» **Task item**
Identify every line in the records below that contains the word "LIST", and reproduce each one.

» **Given records**
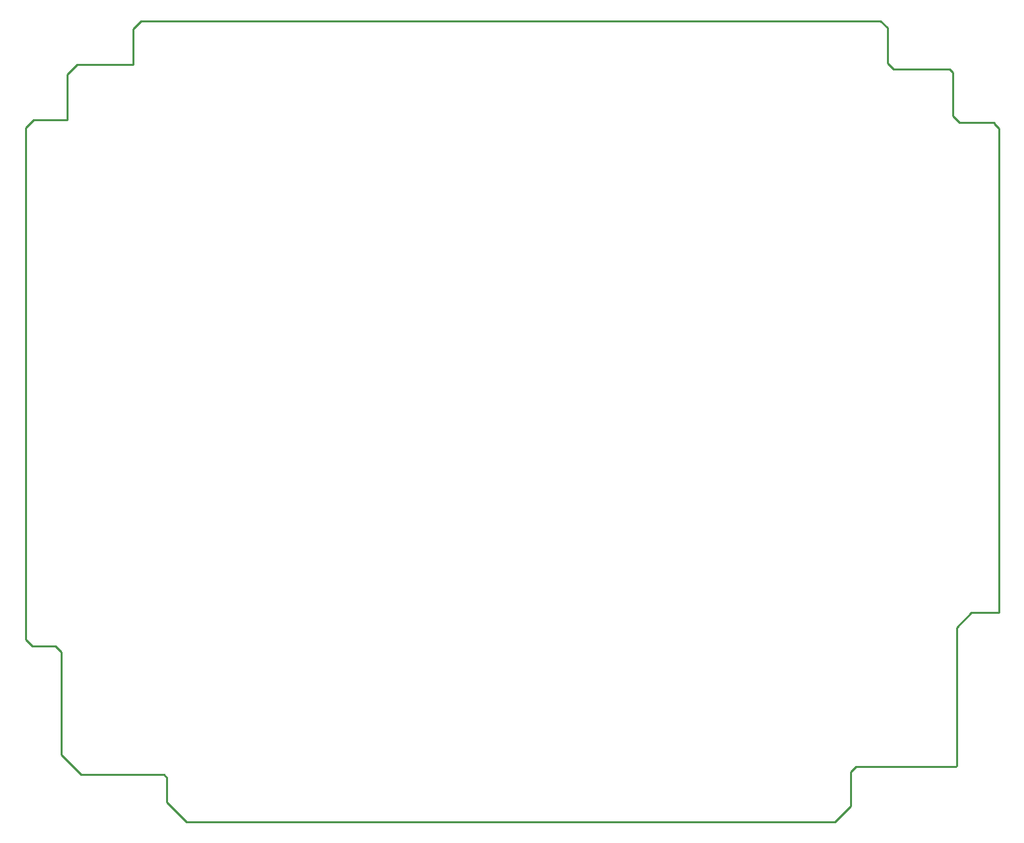
<source format=gko>
G04 Layer name: Board Outline Layer*
G04 Generated by EasyEDA v1.3.13.eb2668, 2021-11-16 08:35:18*
G04 Gerber Generator version 0.3*
G04 Scale: 100 percent, Rotated: No, Reflected: No*
G04 Dimensions in inches*
G04 Leading zeros omitted, absolute positions, 5 integers and 5 decimals*
%FSLAX55Y55*%
%MOIN*%
%ADD10C,0.01*%
G75*


G04 PolygonModel Start*
G54D10*
G01X-14500Y7000D02*
G01X-14500Y-252000D01*
G01X-12500Y-254000D01*
G01X-11639Y-254861D01*
G01X-11000Y-255500D01*
G01X500D01*
G01X3500Y-258500D01*
G01Y-259000D01*
G01Y-310500D01*
G01X13500Y-320500D01*
G01X55500D01*
G01X57000Y-322000D01*
G01Y-334500D01*
G01X67000Y-344500D01*
G01X395000D01*
G01X403000Y-336500D01*
G01Y-319000D01*
G01X405500Y-316500D01*
G01X456000D01*
G01X456500Y-316000D01*
G01Y-246000D01*
G01X464000Y-238500D01*
G01X478000D01*
G01Y6500D01*
G01X475500Y9000D01*
G01Y9500D01*
G01X458000D01*
G01X454500Y13000D01*
G01Y35000D01*
G01X453000Y36500D01*
G01X424500D01*
G01X421500Y39500D01*
G01Y57500D01*
G01X418000Y61000D01*
G01X44000D01*
G01X40000Y57000D01*
G01Y39000D01*
G01X11500D01*
G01X6500Y34000D01*
G01Y11000D01*
G01X-10500D01*
G01X-14500Y7000D01*
G04 PolygonModel End*

M02*

</source>
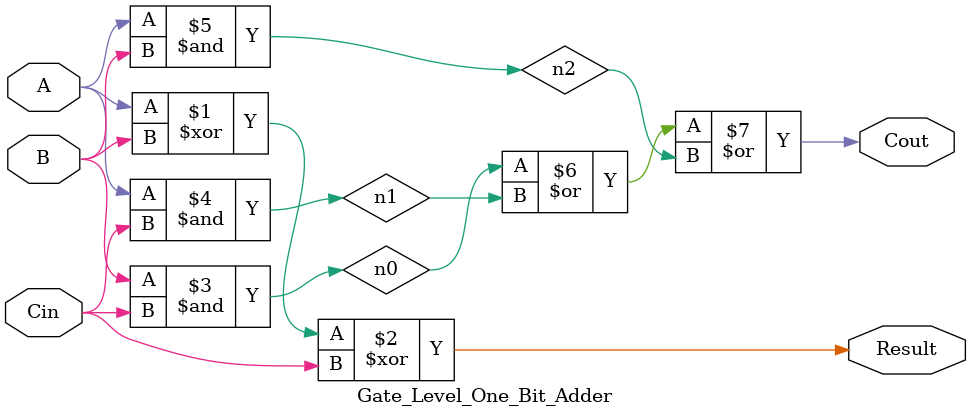
<source format=v>
`timescale 1ns / 1ps
module Gate_Level_One_Bit_Adder(
    input A,
    input B,
    input Cin,
    output Cout,
    output Result
    );
	 
	 // Computing result digit
	 xor xor0(Result, A, B, Cin);
	 
	 
	 // Computing Carry digit out
	 wire n0, n1, n2;
	 and and0(n0, B, Cin);
	 and and1(n1, A, Cin);
	 and and2(n2, A, B);
	 
	 or or0(Cout, n0, n1, n2);




endmodule

</source>
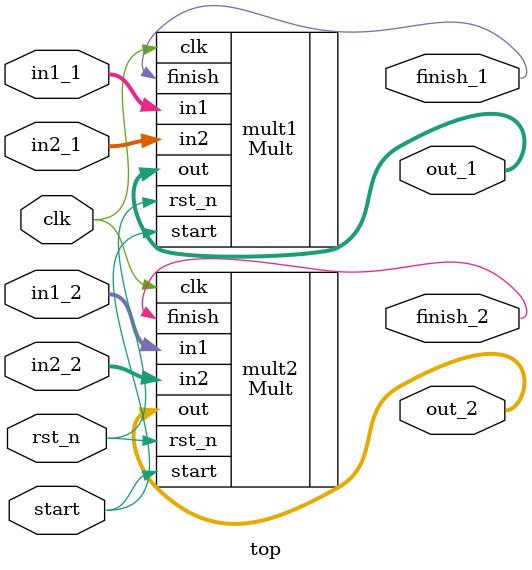
<source format=v>
module top #(parameter WIDTH = 8)(
    // input
    input                clk,
    input                rst_n,
    input                start,

    // 1st copy 
    input  [  WIDTH-1:0] in1_1,
    input  [  WIDTH-1:0] in2_1,

    // 2nd copy
    input  [  WIDTH-1:0] in1_2,
    input  [  WIDTH-1:0] in2_2,

    // output
    output [2*WIDTH-1:0] out_1,
    output [2*WIDTH-1:0] out_2,

    output               finish_1,
    output               finish_2

    
);

Mult mult1(
    // input
    .clk(clk),
    .rst_n(rst_n),
    .start(start),
    .in1(in1_1),
    .in2(in2_1),
    // output
    .out(out_1),
    .finish(finish_1)
);

Mult mult2(
    // input
    .clk(clk),
    .rst_n(rst_n),
    .start(start),
    .in1(in1_2),
    .in2(in2_2),
    // output
    .out(out_2),
    .finish(finish_2)
);

endmodule
</source>
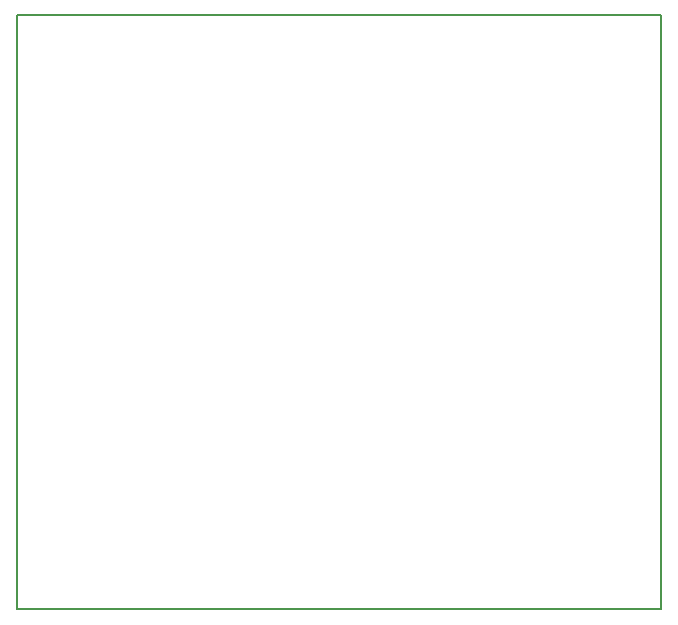
<source format=gbr>
G04 #@! TF.GenerationSoftware,KiCad,Pcbnew,(5.1.0)-1*
G04 #@! TF.CreationDate,2019-05-29T17:20:43+02:00*
G04 #@! TF.ProjectId,Mini-Lora,4d696e69-2d4c-46f7-9261-2e6b69636164,rev?*
G04 #@! TF.SameCoordinates,Original*
G04 #@! TF.FileFunction,Profile,NP*
%FSLAX46Y46*%
G04 Gerber Fmt 4.6, Leading zero omitted, Abs format (unit mm)*
G04 Created by KiCad (PCBNEW (5.1.0)-1) date 2019-05-29 17:20:43*
%MOMM*%
%LPD*%
G04 APERTURE LIST*
%ADD10C,0.200000*%
G04 APERTURE END LIST*
D10*
X183750000Y-118000000D02*
X183750000Y-67750000D01*
X129250000Y-118000000D02*
X183750000Y-118000000D01*
X129250000Y-67750000D02*
X129250000Y-118000000D01*
X183750000Y-67750000D02*
X129250000Y-67750000D01*
M02*

</source>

» **Result**
G04 APERTURE LIST*
G04 APERTURE END LIST*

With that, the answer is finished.